電子ピアノの配送で最初にやるべきこと:サービスを正しく選ぶ
佐川急便には電子ピアノに対応できる配送サービスが2つあります。「飛脚ラージサイズ宅配便」と「大型家具家電設置輸送サービス」です。この2つを間違えると、思わぬ出費やトラブルの元になるので、まずはここをしっかり押さえておきましょう。
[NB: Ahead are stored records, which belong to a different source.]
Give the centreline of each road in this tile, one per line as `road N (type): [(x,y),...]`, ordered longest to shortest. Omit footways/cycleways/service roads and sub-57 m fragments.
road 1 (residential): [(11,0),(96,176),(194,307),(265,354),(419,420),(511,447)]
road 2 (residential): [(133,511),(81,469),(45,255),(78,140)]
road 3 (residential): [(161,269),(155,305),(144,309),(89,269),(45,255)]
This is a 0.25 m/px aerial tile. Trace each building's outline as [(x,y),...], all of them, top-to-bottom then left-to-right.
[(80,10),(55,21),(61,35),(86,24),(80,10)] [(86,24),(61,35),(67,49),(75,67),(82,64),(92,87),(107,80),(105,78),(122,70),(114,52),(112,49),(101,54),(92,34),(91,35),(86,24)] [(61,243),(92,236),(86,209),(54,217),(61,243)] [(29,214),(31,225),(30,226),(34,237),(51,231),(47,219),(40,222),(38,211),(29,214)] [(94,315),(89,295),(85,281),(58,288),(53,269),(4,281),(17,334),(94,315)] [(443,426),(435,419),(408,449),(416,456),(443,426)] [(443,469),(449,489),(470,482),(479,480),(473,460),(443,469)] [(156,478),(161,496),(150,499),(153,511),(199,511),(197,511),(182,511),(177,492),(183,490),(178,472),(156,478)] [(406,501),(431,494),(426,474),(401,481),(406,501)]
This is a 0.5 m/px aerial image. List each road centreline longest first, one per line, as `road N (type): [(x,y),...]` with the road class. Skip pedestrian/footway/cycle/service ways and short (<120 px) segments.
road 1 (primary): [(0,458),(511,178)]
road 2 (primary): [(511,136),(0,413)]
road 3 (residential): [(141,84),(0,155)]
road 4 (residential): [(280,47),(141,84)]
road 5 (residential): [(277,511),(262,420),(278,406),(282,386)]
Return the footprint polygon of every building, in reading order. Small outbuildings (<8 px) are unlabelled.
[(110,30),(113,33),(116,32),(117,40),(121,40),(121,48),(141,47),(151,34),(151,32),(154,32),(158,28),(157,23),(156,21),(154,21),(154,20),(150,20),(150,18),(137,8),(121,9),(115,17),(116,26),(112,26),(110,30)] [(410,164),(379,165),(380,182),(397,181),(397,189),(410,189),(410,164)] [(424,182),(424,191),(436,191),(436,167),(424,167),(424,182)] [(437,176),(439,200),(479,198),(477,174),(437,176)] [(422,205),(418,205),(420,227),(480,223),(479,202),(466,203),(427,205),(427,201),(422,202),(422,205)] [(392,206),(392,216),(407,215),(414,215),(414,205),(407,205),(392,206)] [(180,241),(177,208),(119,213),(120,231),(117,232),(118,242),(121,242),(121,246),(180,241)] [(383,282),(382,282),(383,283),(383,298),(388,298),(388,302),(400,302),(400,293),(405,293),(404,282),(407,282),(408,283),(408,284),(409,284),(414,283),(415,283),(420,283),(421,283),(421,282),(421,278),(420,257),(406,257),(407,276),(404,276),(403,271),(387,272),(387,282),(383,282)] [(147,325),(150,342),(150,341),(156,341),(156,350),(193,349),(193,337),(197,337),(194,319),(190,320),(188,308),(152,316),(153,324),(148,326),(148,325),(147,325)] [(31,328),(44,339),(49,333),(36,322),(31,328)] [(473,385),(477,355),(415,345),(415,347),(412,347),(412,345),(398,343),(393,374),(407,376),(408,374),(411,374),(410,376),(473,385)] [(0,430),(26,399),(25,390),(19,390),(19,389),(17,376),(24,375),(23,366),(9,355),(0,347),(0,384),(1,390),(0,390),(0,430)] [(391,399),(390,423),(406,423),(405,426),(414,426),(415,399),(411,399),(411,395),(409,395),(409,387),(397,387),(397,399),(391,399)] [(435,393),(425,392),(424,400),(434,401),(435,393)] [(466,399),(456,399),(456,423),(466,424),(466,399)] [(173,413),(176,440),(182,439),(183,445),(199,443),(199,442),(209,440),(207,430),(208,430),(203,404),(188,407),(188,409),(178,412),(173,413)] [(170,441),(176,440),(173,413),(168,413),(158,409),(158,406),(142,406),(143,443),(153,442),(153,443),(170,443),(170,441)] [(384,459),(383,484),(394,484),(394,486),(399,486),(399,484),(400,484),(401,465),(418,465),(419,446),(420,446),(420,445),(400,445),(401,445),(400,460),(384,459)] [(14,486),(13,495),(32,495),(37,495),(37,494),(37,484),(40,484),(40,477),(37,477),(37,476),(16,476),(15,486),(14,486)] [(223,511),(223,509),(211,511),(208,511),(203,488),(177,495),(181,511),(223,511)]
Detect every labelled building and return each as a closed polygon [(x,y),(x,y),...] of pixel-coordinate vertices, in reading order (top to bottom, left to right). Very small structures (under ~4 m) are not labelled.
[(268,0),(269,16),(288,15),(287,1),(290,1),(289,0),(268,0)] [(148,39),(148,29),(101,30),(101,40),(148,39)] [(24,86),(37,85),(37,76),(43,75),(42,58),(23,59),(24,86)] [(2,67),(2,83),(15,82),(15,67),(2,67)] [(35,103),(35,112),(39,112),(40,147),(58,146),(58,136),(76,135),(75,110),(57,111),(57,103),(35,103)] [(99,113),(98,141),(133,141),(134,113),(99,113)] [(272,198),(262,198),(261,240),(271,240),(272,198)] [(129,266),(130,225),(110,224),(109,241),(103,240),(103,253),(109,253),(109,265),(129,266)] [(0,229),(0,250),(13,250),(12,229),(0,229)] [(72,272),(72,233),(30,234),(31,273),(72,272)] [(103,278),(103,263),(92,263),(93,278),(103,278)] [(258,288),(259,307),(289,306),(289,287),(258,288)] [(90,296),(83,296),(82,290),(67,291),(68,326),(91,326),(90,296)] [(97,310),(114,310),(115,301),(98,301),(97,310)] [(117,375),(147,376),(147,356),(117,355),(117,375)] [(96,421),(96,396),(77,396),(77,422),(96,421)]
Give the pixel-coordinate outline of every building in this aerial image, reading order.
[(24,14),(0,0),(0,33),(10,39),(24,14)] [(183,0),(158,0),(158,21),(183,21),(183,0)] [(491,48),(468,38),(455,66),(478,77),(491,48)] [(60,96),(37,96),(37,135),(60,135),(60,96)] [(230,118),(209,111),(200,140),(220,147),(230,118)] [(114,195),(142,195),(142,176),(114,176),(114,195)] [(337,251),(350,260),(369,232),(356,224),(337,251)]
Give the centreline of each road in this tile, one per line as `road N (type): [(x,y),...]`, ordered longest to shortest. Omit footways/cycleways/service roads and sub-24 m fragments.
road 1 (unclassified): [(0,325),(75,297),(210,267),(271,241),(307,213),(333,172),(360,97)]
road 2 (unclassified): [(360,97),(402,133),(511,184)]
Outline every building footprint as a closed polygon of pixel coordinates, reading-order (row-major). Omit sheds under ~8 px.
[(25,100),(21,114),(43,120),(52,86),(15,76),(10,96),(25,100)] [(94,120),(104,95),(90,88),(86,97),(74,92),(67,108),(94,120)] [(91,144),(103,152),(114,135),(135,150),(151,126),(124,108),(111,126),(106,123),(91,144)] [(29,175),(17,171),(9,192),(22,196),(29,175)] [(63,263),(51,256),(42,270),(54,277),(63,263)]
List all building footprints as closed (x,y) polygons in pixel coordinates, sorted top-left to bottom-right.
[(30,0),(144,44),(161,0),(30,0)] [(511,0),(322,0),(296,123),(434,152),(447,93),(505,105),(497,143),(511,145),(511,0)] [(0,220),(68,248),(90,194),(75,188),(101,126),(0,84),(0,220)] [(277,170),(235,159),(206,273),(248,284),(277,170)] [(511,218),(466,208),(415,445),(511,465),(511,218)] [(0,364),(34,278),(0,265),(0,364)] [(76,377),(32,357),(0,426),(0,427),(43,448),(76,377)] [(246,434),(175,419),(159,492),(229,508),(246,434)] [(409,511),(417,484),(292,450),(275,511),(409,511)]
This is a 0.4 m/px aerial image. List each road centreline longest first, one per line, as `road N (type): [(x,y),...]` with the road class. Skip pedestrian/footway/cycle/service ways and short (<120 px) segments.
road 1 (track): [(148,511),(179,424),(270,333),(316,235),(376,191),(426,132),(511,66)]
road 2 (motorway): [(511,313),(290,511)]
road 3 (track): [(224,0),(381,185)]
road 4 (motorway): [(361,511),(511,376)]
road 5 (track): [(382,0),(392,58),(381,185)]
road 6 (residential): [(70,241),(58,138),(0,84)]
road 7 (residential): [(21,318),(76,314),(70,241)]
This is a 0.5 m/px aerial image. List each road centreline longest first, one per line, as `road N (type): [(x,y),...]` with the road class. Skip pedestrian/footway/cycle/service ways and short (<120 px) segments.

「飛脚ラージサイズ宅配便」は、3辺の合計が260cm以内、重量が50kg以内の荷物を扱うサービスです。電子ピアノの多くはこの範囲に収まるため、個人間取引(メルカリやオークションでの発送)や、自分で梱包して営業所に持ち込む場合に選ばれます。一方、「大型家具家電設置輸送サービス」は、業者が梱包・搬入・設置までを担当する、いわば「おまかせ」のサービスです。引っ越しや、新品購入時に設置まで頼みたい場合に適しています。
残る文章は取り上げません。